ENUNCIADO DA TAREFA:
Conte as linhas abaixo que contêm a palavra "rotated" e responda somente com o número.

LINHAS LISTADAS:
__________________________________________________
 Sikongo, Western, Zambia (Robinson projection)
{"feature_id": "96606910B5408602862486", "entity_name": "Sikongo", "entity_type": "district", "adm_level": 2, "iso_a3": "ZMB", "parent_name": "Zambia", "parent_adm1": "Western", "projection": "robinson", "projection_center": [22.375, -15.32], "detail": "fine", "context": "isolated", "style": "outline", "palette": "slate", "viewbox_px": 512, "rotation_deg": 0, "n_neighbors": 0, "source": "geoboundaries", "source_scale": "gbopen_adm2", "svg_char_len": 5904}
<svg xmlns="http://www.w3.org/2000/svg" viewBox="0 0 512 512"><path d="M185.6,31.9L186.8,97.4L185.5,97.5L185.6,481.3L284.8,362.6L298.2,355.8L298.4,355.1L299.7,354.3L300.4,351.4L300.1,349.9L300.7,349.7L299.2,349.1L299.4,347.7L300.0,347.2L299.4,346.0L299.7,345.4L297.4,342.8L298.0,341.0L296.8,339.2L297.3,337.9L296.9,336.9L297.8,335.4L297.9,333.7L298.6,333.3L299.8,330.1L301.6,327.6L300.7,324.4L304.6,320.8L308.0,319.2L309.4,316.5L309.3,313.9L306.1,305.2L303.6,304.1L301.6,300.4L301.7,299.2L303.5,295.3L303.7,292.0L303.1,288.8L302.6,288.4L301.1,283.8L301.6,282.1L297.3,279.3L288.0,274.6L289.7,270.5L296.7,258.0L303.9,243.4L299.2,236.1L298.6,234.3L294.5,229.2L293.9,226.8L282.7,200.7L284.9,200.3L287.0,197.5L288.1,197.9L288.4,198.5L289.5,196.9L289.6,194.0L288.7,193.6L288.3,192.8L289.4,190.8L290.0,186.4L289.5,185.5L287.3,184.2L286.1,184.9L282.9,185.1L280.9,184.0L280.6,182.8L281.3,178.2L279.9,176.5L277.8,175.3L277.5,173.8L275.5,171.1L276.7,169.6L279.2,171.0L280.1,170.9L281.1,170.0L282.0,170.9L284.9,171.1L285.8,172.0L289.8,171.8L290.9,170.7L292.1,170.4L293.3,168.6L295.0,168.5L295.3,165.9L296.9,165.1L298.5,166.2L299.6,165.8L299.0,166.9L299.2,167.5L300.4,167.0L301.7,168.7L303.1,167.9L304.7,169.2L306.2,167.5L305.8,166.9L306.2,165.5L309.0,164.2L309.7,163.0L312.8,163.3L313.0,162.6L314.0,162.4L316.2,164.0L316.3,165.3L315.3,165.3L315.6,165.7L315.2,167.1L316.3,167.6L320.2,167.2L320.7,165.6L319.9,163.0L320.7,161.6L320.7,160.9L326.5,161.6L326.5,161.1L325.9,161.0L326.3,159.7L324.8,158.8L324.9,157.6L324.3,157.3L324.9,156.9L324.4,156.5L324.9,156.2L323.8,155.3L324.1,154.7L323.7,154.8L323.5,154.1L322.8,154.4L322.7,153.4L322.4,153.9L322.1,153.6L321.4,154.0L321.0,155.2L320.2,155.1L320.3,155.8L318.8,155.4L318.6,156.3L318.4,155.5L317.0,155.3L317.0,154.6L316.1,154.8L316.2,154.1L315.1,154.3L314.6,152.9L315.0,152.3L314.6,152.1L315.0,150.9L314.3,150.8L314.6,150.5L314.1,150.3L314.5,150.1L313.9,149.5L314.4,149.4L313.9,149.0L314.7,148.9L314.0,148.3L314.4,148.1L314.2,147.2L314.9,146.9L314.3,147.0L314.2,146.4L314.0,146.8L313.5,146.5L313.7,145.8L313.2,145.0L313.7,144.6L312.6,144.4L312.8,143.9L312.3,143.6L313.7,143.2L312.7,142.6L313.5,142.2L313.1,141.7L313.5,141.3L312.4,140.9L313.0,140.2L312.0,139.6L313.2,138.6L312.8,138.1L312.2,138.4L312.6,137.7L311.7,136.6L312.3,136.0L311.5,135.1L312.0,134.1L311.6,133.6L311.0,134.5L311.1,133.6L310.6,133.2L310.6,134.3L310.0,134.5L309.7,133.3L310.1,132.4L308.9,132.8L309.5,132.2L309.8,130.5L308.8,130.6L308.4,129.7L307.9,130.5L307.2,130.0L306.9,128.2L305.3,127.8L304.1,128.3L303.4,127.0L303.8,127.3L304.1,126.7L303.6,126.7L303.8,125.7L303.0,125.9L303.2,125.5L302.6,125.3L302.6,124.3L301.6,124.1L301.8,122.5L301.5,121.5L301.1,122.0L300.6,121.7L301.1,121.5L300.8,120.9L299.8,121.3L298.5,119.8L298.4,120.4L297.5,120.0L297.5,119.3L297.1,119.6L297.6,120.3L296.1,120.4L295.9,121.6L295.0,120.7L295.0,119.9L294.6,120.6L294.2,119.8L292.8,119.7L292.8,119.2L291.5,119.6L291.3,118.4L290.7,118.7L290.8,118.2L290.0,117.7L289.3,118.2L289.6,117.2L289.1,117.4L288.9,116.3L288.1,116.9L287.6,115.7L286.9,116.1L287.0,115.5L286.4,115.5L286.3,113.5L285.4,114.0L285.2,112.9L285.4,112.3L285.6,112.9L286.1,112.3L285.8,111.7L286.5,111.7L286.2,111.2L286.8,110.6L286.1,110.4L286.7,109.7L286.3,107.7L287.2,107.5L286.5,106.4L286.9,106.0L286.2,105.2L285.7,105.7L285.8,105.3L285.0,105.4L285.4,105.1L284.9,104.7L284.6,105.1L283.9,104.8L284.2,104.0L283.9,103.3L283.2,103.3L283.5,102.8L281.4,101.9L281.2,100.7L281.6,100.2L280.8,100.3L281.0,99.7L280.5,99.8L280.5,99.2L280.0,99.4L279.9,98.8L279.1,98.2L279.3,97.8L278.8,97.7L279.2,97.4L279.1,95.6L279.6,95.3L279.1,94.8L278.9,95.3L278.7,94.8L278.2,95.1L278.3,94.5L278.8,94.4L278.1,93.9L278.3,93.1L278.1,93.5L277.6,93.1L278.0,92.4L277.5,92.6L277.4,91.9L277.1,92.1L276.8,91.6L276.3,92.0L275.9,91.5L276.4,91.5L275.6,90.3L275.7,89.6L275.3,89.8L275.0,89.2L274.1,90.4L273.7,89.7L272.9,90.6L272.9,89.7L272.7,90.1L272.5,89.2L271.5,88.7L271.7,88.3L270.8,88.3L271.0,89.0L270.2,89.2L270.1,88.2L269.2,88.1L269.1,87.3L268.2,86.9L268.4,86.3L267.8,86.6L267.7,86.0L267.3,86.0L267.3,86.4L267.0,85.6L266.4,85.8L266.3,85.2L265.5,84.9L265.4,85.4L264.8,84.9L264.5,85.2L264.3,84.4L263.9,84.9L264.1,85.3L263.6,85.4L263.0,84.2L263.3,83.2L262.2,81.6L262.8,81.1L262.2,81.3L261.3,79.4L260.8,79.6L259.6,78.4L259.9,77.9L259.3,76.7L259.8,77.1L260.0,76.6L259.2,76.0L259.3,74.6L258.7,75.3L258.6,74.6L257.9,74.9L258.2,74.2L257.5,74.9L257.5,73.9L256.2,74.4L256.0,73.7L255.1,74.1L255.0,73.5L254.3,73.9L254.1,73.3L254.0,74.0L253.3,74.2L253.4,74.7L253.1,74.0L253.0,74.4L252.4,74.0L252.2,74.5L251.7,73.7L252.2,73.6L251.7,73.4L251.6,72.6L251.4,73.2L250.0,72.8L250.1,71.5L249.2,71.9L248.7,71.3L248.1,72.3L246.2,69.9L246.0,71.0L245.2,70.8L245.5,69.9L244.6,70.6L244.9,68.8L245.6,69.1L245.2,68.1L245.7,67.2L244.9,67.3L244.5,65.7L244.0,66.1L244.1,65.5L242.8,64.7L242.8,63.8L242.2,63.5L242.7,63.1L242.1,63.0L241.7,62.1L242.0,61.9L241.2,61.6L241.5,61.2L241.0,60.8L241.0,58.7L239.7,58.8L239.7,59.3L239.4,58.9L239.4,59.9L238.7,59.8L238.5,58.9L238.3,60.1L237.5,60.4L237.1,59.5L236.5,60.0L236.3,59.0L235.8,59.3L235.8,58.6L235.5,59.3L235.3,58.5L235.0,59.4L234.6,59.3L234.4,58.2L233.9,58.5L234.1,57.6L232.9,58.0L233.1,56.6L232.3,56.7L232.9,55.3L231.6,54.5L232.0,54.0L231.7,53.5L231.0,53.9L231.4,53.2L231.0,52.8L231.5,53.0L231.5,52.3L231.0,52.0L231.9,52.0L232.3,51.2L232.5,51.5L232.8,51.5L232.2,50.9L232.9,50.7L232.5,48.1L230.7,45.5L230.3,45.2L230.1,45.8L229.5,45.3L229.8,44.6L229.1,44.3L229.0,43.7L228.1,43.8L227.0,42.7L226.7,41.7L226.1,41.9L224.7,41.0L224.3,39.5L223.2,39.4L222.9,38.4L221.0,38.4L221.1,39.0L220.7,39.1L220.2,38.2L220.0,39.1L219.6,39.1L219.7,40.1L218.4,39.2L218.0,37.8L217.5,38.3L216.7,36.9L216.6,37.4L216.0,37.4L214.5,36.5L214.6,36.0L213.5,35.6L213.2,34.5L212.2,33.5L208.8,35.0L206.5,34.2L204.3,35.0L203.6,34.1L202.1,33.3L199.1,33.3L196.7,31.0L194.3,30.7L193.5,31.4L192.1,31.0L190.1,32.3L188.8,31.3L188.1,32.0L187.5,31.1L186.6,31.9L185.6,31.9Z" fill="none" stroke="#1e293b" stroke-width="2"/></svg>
__________________________________________________
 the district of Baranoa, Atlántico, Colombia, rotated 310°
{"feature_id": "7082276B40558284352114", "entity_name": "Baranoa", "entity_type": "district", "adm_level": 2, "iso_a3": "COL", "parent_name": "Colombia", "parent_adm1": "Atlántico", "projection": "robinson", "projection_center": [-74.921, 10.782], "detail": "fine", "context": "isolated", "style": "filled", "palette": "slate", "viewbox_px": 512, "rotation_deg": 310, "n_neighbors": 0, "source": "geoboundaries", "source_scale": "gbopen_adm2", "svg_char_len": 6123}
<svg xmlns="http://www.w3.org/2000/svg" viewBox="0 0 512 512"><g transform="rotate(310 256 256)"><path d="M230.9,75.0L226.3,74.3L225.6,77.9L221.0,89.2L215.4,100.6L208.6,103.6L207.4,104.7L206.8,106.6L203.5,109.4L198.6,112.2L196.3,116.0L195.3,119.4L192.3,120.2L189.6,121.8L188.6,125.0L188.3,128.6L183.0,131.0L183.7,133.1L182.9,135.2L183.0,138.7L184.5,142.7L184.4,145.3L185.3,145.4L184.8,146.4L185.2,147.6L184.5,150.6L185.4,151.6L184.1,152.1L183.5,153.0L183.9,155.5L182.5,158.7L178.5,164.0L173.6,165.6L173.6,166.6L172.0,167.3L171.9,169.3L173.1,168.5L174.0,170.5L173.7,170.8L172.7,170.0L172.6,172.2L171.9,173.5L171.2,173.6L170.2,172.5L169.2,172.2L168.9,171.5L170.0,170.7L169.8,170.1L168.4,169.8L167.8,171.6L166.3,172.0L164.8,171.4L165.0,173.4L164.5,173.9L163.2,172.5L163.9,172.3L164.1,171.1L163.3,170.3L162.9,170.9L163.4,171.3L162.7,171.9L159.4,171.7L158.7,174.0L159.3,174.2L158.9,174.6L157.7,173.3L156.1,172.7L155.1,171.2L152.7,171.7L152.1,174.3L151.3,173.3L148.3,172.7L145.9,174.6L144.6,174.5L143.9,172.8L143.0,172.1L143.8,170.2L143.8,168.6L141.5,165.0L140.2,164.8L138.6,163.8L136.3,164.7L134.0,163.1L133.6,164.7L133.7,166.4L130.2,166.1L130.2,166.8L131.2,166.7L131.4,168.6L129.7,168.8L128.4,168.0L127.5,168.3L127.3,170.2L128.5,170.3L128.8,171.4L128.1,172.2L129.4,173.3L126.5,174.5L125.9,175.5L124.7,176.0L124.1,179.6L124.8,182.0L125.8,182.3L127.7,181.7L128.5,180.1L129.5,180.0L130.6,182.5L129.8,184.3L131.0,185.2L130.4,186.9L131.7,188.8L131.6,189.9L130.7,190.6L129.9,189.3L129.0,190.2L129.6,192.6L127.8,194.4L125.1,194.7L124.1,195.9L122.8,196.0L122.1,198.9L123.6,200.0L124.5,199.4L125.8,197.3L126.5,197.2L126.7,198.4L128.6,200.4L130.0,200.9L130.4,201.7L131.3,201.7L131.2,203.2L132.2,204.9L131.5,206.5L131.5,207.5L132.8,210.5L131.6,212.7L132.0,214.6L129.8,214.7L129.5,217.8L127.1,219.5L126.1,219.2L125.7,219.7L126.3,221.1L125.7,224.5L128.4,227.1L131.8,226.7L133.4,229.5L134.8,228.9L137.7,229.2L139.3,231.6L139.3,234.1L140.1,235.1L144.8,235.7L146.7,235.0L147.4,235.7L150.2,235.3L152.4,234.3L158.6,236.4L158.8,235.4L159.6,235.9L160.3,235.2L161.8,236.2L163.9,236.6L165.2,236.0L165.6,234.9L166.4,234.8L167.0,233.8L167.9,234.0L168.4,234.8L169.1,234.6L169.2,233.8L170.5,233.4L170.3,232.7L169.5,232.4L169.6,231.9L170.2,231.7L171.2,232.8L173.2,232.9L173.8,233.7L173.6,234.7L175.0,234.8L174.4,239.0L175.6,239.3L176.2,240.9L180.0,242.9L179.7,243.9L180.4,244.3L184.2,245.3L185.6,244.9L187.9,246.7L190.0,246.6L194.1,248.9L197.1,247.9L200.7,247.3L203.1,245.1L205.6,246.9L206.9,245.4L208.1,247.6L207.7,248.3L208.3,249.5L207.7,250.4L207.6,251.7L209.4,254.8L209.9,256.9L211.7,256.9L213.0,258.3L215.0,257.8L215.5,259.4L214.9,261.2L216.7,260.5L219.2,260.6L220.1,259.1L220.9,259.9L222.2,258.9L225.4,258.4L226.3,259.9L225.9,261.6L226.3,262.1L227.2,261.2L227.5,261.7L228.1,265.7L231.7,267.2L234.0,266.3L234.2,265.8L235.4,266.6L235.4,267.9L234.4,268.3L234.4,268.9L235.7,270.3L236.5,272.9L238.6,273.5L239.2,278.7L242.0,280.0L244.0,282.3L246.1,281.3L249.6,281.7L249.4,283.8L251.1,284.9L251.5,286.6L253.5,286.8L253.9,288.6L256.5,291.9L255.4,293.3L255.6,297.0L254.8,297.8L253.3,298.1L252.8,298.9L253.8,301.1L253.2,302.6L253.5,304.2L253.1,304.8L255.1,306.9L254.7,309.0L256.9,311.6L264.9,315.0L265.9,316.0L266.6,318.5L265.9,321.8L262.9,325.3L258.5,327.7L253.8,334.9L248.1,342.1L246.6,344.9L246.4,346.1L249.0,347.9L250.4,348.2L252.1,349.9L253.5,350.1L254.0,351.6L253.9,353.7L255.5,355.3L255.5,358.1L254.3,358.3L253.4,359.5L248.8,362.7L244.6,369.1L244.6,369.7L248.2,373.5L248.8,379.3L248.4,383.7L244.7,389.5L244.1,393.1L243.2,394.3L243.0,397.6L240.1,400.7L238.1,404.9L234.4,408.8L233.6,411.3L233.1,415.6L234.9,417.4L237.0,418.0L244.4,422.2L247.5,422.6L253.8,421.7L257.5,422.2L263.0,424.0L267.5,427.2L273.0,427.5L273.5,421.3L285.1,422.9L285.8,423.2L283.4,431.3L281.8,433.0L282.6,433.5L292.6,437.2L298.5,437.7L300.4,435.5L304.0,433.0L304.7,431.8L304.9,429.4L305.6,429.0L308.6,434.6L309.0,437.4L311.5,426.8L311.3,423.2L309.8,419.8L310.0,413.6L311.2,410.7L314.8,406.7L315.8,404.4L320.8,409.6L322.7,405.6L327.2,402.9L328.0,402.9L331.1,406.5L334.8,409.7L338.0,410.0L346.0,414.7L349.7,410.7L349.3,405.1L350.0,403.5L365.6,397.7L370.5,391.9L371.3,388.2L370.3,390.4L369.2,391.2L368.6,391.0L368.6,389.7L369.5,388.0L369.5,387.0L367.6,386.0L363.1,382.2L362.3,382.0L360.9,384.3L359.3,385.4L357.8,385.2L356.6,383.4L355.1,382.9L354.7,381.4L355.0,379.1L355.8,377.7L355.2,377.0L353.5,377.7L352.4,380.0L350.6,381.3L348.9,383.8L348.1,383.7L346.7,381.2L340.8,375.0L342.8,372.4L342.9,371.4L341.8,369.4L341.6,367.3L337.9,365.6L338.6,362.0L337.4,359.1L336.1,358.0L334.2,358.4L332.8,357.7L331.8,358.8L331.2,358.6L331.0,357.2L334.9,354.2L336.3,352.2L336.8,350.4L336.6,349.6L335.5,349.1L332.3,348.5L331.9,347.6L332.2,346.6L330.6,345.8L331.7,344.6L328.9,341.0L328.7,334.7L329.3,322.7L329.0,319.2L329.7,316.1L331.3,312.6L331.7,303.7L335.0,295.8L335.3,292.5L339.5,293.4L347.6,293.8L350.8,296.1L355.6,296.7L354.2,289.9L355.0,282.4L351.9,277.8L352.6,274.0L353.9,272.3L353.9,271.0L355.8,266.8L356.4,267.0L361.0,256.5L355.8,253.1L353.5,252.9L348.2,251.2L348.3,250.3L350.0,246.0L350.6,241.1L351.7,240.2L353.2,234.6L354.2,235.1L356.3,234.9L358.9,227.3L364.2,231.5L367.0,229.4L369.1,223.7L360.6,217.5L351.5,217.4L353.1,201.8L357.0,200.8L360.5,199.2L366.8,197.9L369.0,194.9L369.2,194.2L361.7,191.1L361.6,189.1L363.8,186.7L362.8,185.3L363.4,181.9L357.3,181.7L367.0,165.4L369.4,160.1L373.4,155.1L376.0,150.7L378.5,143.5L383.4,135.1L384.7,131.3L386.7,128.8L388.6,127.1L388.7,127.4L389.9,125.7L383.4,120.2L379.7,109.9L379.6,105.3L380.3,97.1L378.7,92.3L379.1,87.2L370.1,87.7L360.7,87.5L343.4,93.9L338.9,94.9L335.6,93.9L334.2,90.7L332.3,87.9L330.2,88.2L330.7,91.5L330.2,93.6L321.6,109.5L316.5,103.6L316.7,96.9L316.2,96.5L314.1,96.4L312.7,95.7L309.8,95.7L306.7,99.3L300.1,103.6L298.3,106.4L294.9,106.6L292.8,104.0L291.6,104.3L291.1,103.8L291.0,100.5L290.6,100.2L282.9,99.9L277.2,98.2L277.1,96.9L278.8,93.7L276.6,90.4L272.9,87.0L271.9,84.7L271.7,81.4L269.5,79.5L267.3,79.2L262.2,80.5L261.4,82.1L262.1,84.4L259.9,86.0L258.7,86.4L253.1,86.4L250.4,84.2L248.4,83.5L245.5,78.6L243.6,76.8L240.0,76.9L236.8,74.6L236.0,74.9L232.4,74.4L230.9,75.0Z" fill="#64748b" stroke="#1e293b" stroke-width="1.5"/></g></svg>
__________________________________________________
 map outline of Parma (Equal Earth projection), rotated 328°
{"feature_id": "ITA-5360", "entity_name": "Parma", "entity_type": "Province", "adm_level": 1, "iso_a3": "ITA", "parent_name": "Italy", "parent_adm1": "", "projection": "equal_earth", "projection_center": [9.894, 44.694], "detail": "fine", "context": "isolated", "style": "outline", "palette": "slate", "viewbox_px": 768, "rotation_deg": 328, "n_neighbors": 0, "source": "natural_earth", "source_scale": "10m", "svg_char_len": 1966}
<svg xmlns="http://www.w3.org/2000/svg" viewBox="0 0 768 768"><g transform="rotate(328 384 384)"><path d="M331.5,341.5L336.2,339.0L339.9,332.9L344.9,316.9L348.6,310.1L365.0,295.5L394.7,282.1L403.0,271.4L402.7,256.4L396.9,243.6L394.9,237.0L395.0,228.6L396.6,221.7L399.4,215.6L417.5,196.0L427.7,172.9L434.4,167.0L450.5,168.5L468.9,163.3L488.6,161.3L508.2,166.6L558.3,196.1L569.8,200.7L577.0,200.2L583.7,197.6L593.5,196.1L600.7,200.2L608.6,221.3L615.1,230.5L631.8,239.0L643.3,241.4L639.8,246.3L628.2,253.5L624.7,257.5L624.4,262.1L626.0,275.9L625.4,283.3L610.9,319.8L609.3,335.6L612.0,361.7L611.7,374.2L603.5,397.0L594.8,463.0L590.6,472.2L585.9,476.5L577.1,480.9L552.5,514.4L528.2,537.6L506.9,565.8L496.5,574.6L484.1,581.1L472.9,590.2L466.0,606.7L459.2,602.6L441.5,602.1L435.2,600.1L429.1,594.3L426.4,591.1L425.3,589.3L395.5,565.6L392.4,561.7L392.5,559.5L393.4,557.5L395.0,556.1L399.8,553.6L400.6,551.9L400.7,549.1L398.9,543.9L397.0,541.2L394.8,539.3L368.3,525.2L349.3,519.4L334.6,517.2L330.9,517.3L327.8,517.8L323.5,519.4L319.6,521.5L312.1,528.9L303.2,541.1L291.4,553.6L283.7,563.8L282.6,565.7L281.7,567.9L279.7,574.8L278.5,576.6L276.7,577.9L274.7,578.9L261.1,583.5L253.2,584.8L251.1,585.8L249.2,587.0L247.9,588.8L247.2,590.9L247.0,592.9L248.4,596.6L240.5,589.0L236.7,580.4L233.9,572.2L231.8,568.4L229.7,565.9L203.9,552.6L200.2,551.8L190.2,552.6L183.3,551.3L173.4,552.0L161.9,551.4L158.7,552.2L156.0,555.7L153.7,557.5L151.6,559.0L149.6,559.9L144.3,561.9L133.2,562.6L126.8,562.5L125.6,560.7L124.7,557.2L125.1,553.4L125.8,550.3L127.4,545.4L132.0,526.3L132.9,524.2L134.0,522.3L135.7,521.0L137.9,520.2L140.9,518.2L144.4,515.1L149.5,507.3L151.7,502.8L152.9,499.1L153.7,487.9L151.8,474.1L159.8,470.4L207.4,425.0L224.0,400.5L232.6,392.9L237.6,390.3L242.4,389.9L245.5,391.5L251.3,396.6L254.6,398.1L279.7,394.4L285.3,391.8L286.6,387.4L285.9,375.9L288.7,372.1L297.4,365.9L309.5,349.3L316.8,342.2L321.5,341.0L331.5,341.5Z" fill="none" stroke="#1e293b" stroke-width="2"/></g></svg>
__________________________________________________
RESOLUÇÃO:
2